Graham Kendrick: The Global March For Jesus

Sunday 1st June 1997

On 17th May thousands of Christians young and old took part in Global March For Jesus' Operation A to Z and prayer walked around their neighbourhoods. It was the latest in a long line of initiatives linked to Britain's praise and worship maestro GRAHAM KENDRICK. Ian Boughton met the worship.

Graham Kendrick
Graham Kendrick

Your vision may not be all it seems to be", says Graham Kendrick. By the time 'God has knocked you about a bit', your musical direction might be completely different from what you expected... and that means your music may end up doing a very precise job that you didn't see from the beginning.

"By the time the Marches for Jesus had got up to 55,000 people, in the second year, it was clear that the whole thing had begun to run away a bit, and now it's global... but I still doubt if we'll get a millennium grant for one!"

Graham Kendrick, looking weary after a day of meetings at Holy Trinity Brompton, sinks into a chair, yawns, and grins broadly at the idea of a devoted walker for Jesus being unwilling to make it across the room to the coffee jar.

The most successful contemporary hymn writer is surprisingly slight of stature, watchful but affable, logical in reasoning and ready to laugh even about himself... but there is a very clear sign of something strong inside. You don't get vast numbers of the human race walking for Jesus without some kind of determination, and it's clear that in any intellectual argument, this is a guy you'd want on your side.

After all, Jesus might have said in '90s language, disciples aren't wimps. So, what is the job to be done by a strong songwriting disciple in the '90s?

"I can sum it up in a kind of mission statement - it's 'worship in every place, prayer for all people'. That, I believe, is God's intention for the world; I believe every Christian, worship leader or not, is caught up in God's mega-purpose to fill the world with worship.

"This actually resonates with me! And when it comes to walks, this means in shopping centres, in housing estates, in Istanbul... and locally."

It is the local walk that makes up the intriguing development of the March For Jesus initiative. Prayer walking is an intriguing concept. The general idea is that instead of moving blindly from one place to another, you spend your walking looking at what the world is actually doing around you.
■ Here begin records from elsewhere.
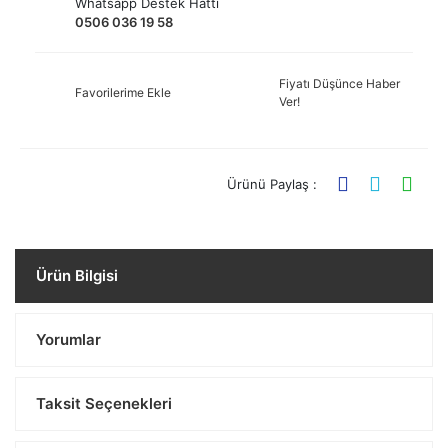
Whatsapp Destek Hattı
0506 036 19 58
Fiyatı Düşünce Haber
Favorilerime Ekle
Ver!
Ürünü Paylaş :
Ürün Bilgisi
Yorumlar
Taksit Seçenekleri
As you observe more closely, you see things, people and even areas to be prayed for, and pray for them as you walk.

The development in recent years has been to do it in groups; some groups even devise route plans to cover entire towns with prayer over a given period.

Graham is co-author of a book on it, which mixes fascinating stories of prayer walking around the world with some neatly-phrased understanding for those who wonder if they can do it: 'while understanding that spiritual powers are real,' says the writer at one point, 'some readers may feel they have enough stress in the course of daily living, without picking street fights with demons...'!
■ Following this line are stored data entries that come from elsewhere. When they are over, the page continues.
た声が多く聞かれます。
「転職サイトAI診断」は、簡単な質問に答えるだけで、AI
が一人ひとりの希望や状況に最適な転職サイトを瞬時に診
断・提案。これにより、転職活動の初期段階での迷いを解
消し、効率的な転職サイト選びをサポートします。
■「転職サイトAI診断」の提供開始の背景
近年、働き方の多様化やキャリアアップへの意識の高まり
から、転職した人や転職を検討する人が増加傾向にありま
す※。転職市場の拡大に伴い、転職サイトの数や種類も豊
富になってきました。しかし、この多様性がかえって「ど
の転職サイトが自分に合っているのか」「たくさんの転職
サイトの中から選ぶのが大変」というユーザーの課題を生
Graham Kendrick laughs, and quite spontaneously glances seriously at his feet. "The whole idea of prayer walking sprang up alongside the better known March For Jesus concept, and started with that crazy idea of walking from John O'Groats to Land's End, and the next year doing west-to-east, to get the shape of the cross... and it really set a ball rolling."

Fine. But what does marching and prayer walking do for a cause, apart from getting you a lot of healthy exercise and a few blisters? And what's it got to do with Christian songwriting? "What does it achieve? For myself, having been involved in the new wave of praise and worship in the '70s and '80s, it was an answer to a question that I had to ask myself: "even if we were having a great time in our churches, how was anything we were doing having any impact on the outside world? It was all confined within walls..." so we took the walls off the church!"

The same as on his latest album title, 'No More Walls'? "Right, it's the same walls, and we're still taking them off. Back then, the idea seemed crazy... I mean, there was no apparent demand for anyone to take this kind of thing on to the streets, but it was a conviction I couldn't get away from.

"I felt constrained to create a framework of songs... a script, if you like, for the streets. We did an instruction booklet on it and sold it for a pound - I was astonished by the take-up, and all of a sudden, it looked like people were actually going to do it! I was really worried - I thought people are really going to do this, and it's not tried. If you'll excuse the pun, the idea wasn't road tested at all. I was saying with apparent confidence to churches, 'why don't you do this, it'll be great!', while not knowing whether the whole thing was going to fall apart; it was.... an interesting situation!"